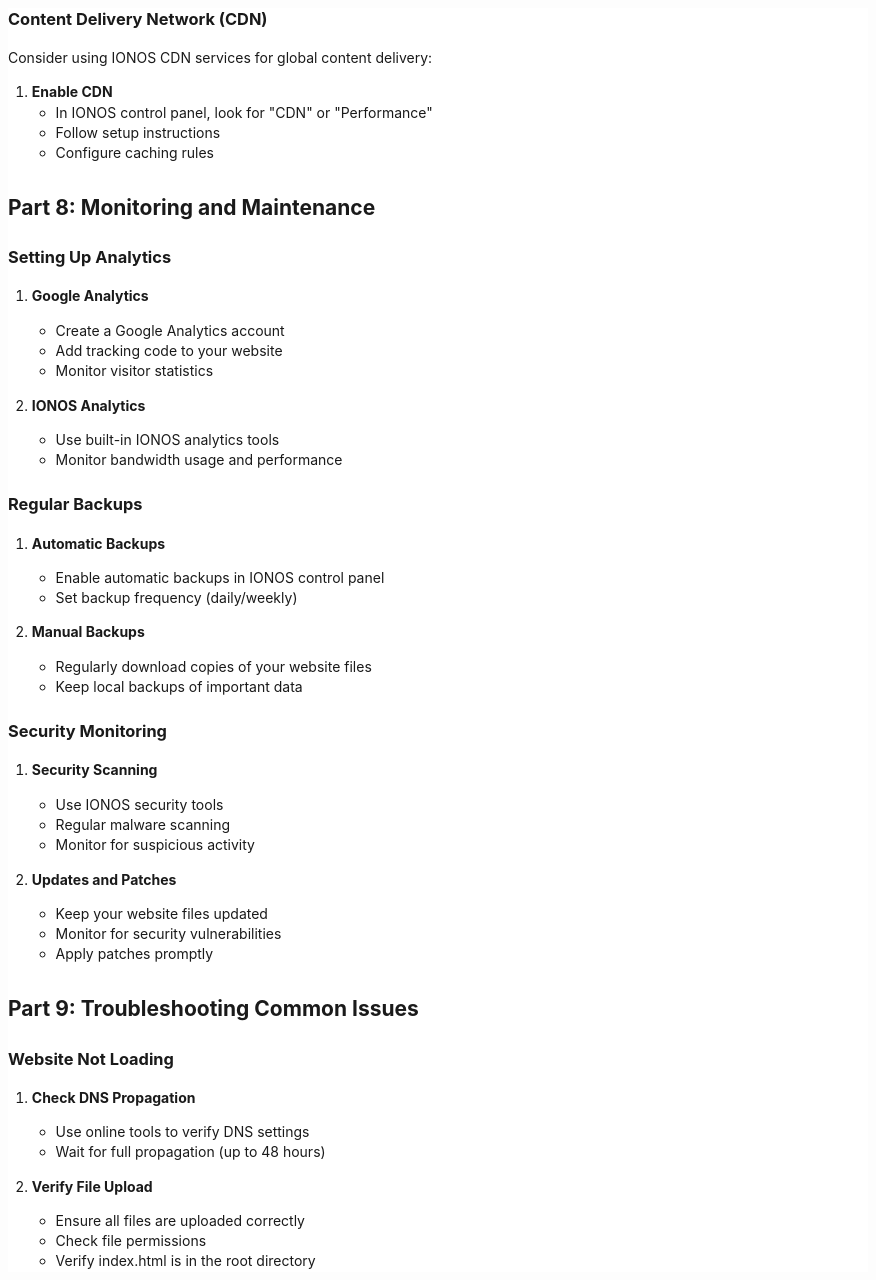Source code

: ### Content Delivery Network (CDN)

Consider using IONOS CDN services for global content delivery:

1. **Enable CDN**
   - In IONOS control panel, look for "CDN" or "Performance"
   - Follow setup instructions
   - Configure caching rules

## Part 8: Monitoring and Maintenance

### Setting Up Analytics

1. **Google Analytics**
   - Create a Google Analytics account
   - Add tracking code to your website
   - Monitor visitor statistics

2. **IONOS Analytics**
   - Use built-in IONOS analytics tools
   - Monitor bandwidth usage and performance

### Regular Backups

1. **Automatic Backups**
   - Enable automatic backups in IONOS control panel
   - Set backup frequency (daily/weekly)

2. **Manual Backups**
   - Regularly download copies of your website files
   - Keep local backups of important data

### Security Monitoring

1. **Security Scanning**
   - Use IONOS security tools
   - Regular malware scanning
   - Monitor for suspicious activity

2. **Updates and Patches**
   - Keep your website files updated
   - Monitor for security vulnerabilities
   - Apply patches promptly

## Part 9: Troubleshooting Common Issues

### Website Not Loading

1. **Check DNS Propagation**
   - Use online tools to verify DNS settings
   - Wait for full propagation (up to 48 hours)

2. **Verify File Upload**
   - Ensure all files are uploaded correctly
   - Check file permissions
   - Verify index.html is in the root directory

Activity
With "Keep" as the string to find, copy every line of the records that holds it.

Exercise answer
   - Keep local backups of important data
   - Keep your website files updated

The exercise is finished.